Automated Collateralization / Margining
The International Swaps and Derivatives Association, Inc. (ISDA) recently conducted its 2010 ISDA Margin Survey. Over the last ten years, the number of executed collateral agreements has grown from 12,000 to over 170,000, with the estimated amount of collateral in circulation growing from $200 billion to over $3.2 trillion, and 83% are bilateral. Much of the tracking and application of collateral (and its expiration) is still conducted in spreadsheets, with the potential for manual error and/or incorrect calculation. This can lead to the belief that credit reserves are adequate when they’re not, or increased trading that is not supported by accurate and enforceable risk-mitigation provisions. Automation and audit-ability of the recording, maintenance, and calculation of collateral and margining is critical to meet the growing demand. Under Dodd-Frank, evolving requirements for minimums, timeliness, and collateral type will likely increase. Investments in this area support the business and help to avoid the next company going down because it couldn’t meet liquidity demands.

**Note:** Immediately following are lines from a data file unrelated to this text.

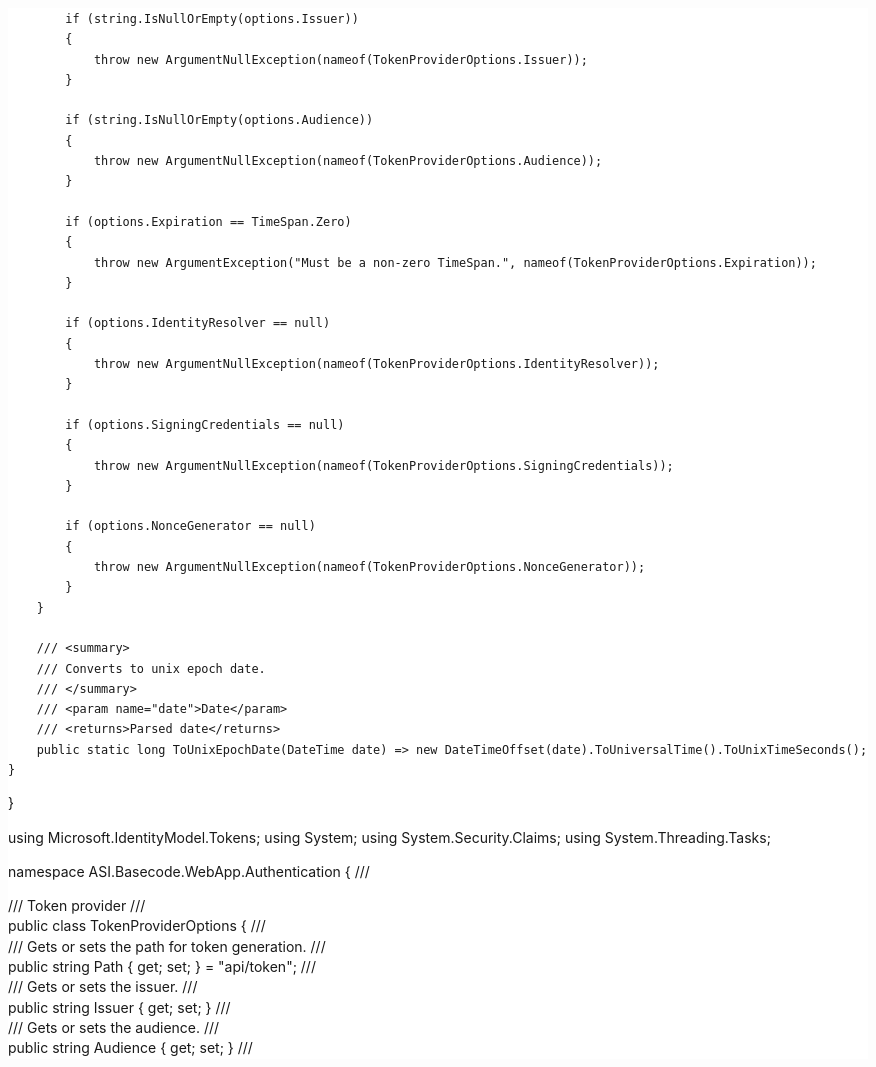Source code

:             if (string.IsNullOrEmpty(options.Issuer))
            {
                throw new ArgumentNullException(nameof(TokenProviderOptions.Issuer));
            }

            if (string.IsNullOrEmpty(options.Audience))
            {
                throw new ArgumentNullException(nameof(TokenProviderOptions.Audience));
            }

            if (options.Expiration == TimeSpan.Zero)
            {
                throw new ArgumentException("Must be a non-zero TimeSpan.", nameof(TokenProviderOptions.Expiration));
            }

            if (options.IdentityResolver == null)
            {
                throw new ArgumentNullException(nameof(TokenProviderOptions.IdentityResolver));
            }

            if (options.SigningCredentials == null)
            {
                throw new ArgumentNullException(nameof(TokenProviderOptions.SigningCredentials));
            }

            if (options.NonceGenerator == null)
            {
                throw new ArgumentNullException(nameof(TokenProviderOptions.NonceGenerator));
            }
        }

        /// <summary>
        /// Converts to unix epoch date.
        /// </summary>
        /// <param name="date">Date</param>
        /// <returns>Parsed date</returns>
        public static long ToUnixEpochDate(DateTime date) => new DateTimeOffset(date).ToUniversalTime().ToUnixTimeSeconds();
    }
}

using Microsoft.IdentityModel.Tokens;
using System;
using System.Security.Claims;
using System.Threading.Tasks;

namespace ASI.Basecode.WebApp.Authentication
{
    /// <summary>
    /// Token provider
    /// </summary>
    public class TokenProviderOptions
    {
        /// <summary>
        /// Gets or sets the path for token generation.
        /// </summary>
        public string Path { get; set; } = "api/token";
        /// <summary>
        /// Gets or sets the issuer.
        /// </summary>
        public string Issuer { get; set; }
        /// <summary>
        /// Gets or sets the audience.
        /// </summary>
        public string Audience { get; set; }
        /// <summary>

Credit Rating Agency Independence
Similar to auditing, paying a company to review your own business and provide a rating can represent a potential conflict of interest. And yet, critical decisions on billions of dollars of investments and contingent collateral requirements are based on those same ratings. If you look to the consumer sector, where credit bureaus like TransUnion, Equifax, and Experian provide FICO credit scores, revenue comes from the requestor of the score—individuals do not pay for their own evaluation. Even with the 2006 Credit Rating Agency Reform Act and the SEC implementation in 2007 of the Oversight of Credit Rating Agencies Registered as Nationally Recognized Statistical Rating Organization, NRSRO’s still rely on an “issuer-pays” business model. These ratings are too important to take a chance– a subscription-based model would provide significant independence. Recent reforms mandated by the Dodd-Frank act (Title IX, Subtitle C) look to address the oversight and regulation of rating agencies, but it is still unclear how far and deep the changes will go. Market leading organizations will pay close attention and provide comments to the rule making process to ensure reform delivers comprehensive, sustained results.